Passers-by stopped their cars to get out and spit, slap her face and throw tomatoes at her. Her knees buckled. She struggled to mumble in protest of her innocence and to shake her head in denial.

This theatrical scene of abuse unfolded a day after the rebel movement had paraded Ukrainian prisoners of war down a main thoroughfare here at bayonet point, then dramatically washed the pavement behind them.

(clip)

August 20, 2014

Is a Donetsk People’s Republic leader a Posadista?

Filed under: literature,Russia — louisproyect @ 4:00 pm

Fyodor D. Berezin

NY Times, August 20 2014
Plenty of Room at the Top of Ukraine’s Fading Rebellion
By ANDREW E. KRAMER

DONETSK, Ukraine — To outward appearances, Fyodor D. Berezin is the picture of a senior military commander. He wears camouflage, has bodyguards and confidently gives orders as the newly named deputy defense minister of the separatist Donetsk People’s Republic. Yet, just four months ago he was an obscure author of 18 science fiction novels, one play and a dozen or so short stories.

In an interview, Mr. Berezin said he was as surprised as anybody by his rapid promotion through the rebel ranks. “Reality became scarier than science fiction,” he said in an interview over iced tea at the Havana Banana bar, a favorite rebel haunt. “I live in my books now. I fell right into the middle of my books.”

Mr. Berezin now serves under a little-known fellow Ukrainian, Mr. Kononov, who uses the nickname “the czar” in his duties as defense minister. Before the war, Mr. Berezin, 54, supplemented book proceeds with a day job as a purchasing official for a university, buying janitorial supplies. In the 1980s, he served in the Soviet Army with a rank of captain.

His eyes light up when talk turns to war, though not the kind raging on the outskirts of this besieged city, but rather battles fought in outer space between the Brashis and the Ararbacs, two civilizations on the planet Gaeia and in parallel dimensions from one of his novels.

Mr. Berezin met Mr. Strelkov last spring, and by Mr. Berezin’s account, the two got on well because of common literary interests, as Mr. Strelkov, too, is a science fiction fan. Mr. Strelkov had read one of Mr. Berezin’s books, “Parallel Cataclysm,” about a parallel dimension where the Soviet Union rules Earth and a red flag flies over the Eiffel Tower in Paris, Mr.
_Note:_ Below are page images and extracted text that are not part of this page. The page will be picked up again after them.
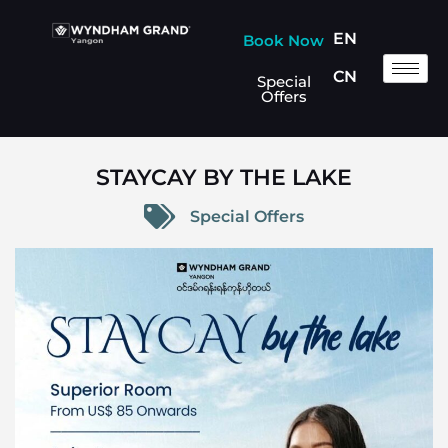
EN
Book Now
CN
Special
Offers
STAYCAY BY THE LAKE
Special Offers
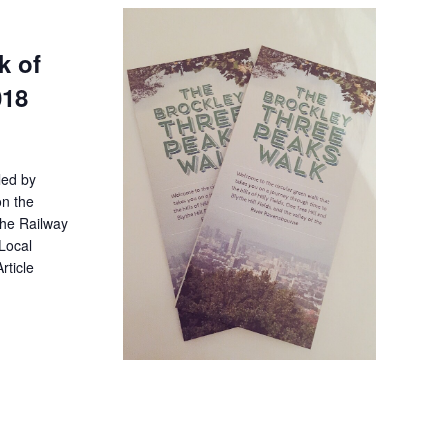
k of
018
led by
on the
the Railway
Local
rticle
Berezin said.

In the novel, a United States aircraft carrier group is sunk in the Pacific Ocean by a mysterious wing of fighter jets, later revealed to bear the red star of the Soviet forces from the parallel dimension, crossing over into our world to turn back the tide of American hegemony.
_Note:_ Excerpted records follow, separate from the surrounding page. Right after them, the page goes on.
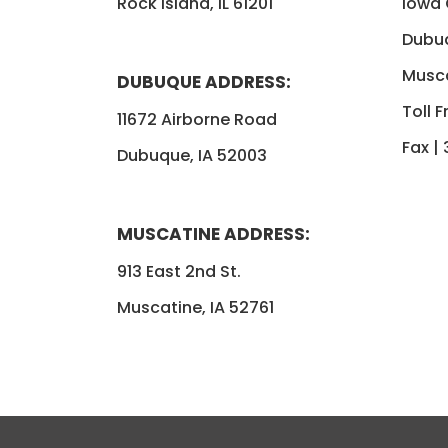
Rock Island, IL 61201
Iowa
Dubu
Musca
DUBUQUE ADDRESS:
Toll F
11672 Airborne Road
Fax |
Dubuque, IA 52003
MUSCATINE ADDRESS:
913 East 2nd St.
Muscatine, IA 52761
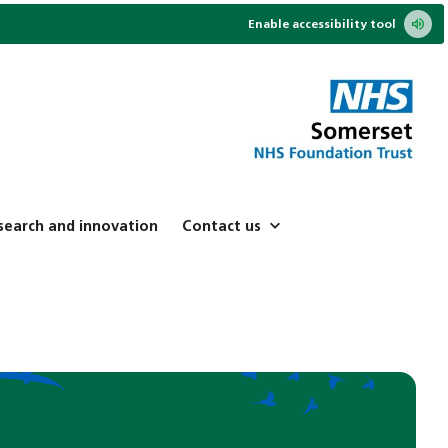
Enable accessibility tool
search and innovation
Contact us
The author is soft-spoken, with a delicate turn of phrase, and a passion for writing that he came to late in life, after working odd jobs and raising a family. With dismay and self-deprecation unusual for a military man, he recounted his difficulties coping with his new command. When attention is diverted by one crisis, he said, another problem pops up, and people die, because this is a real war. “I am in charge of life and death decisions,” he said.

Asked about his plans for defending the city, Mr. Berezin was a little vague, saying the Ukrainian Army would bog down in urban combat. And he described an “international brigade of the future,” modeled on the legions of volunteers who flocked to Spain in 1936, rallying to the cause. For now, though, most volunteers are Russian, he said. “We really, really need help,” he said.

Still, he described the conflict here in sweeping, millennial terms, even as the territory under his command has shriveled to the city limits of his hometown.

“We are at the geopolitical pinpoint of the world,” he said. “The vectors converge here. Like an hourglass, the sides bend in here in Donetsk, and the sand passes and we are at this historical point. Depending on how the sand scatters, history will change one way or another.”

He also recounted inexplicable luck on the separatist side. One rebel, he said, miraculously killed five Ukrainians with the five bullets in a pistol magazine. Another time, a rocket-propelled grenade sailed right into the open window of an attack helicopter, “defying all the rules of probability.”

“I want the war to end, and I want to write about it all,” he said. “It’s an amazing fable. Every day, enough happens for a novel. I cannot talk about it all now, but when the war is over, I will write about it.”